We are looking for a woman well versed in domination, though we would rather avoid paying someone. We would welcome a dominatrix but are too poor to afford one and would prefer to avoid bringing money into the equation, though would welcome a professional who was seeking something for her personal life. Any tips would be most welcome for sites online catering to our needs. We have tried craigslist without much luck. We are desperate to fulfill this fantasy and don't know where to turn.

J & M

Get on www.fetlife.com and go to the section that includes events in Toronto. FetLife is effortless to join and was obviously created by people who have been online and in the fetish community forever. Best of all, it assumes that people will behave themselves and doesn't come at you out of the gates with all kinds of high-handed, overwrought ethics and philosophies about BDSM. If you can get past the occasional flame war scorched with purple prose, it's a great place to start.

I asked local members for advice and got some really encouraging feedback. Trancer said this: "Look at the website www.ehbc.ca/calendar and investigate the local munches.
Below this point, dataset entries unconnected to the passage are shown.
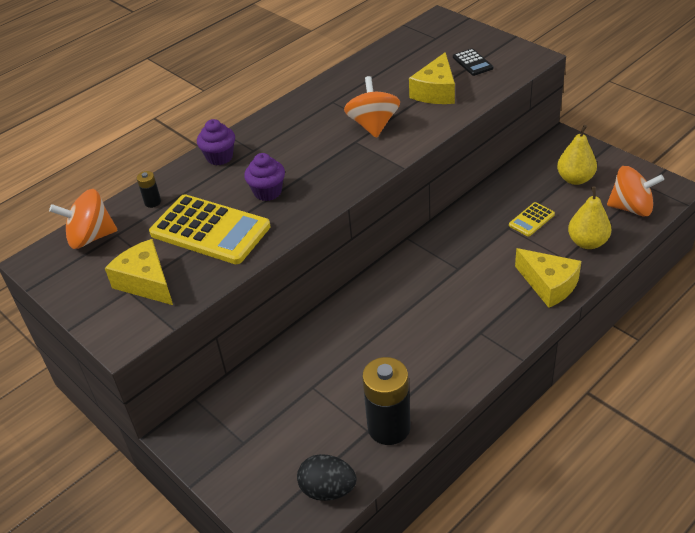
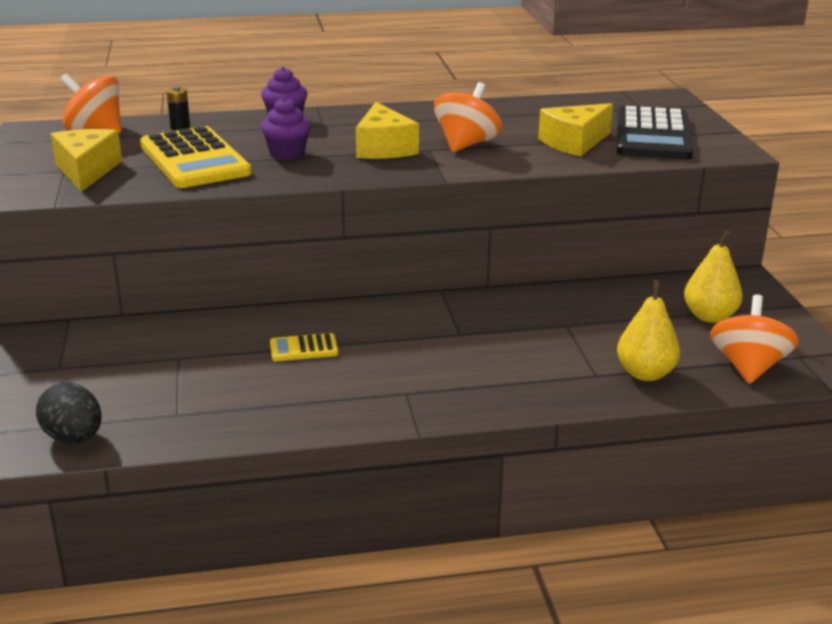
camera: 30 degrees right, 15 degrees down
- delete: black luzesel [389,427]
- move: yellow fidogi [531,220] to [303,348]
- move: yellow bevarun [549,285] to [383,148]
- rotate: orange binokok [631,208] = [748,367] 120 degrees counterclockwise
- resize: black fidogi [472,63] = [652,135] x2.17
To find a dominant woman, they could go the ladies and submissive males munch on the first Tuesday of each month at 7pm at the Groundhog Pub in the downstairs lounge at 401 Bloor E. It is friendly and well run. They give a talk each month on a BDSM F/M topic and then have mingle time where we get up and walk around and meet new people."

People in the BDSM community, while often supremely dorky, are fucking sweethearts and very generous with their knowledge and resources. I don't think you'll have any trouble meeting new pals, though Trancer does warn to be patient about your personal interest—dominant women are in high demand in this community.

Fill out a profile and join groups that appeal to your interests—there are literally dozens of them. Do some public posting in a few groups about topics you're into so people will get to know you. Most importantly, make some online friends who will offer you tips and advice. Look over all the profiles in your area and send private messages to the members who pique your interest. Trancer, who has found success using a combination of these strategies, adds, "They have to go with what they would be most comfortable with." I'm excited for you! I think you're about to embark on a thrilling new chapter of your life as a couple and, as far as I can see, FetLife will be an excellent springboard.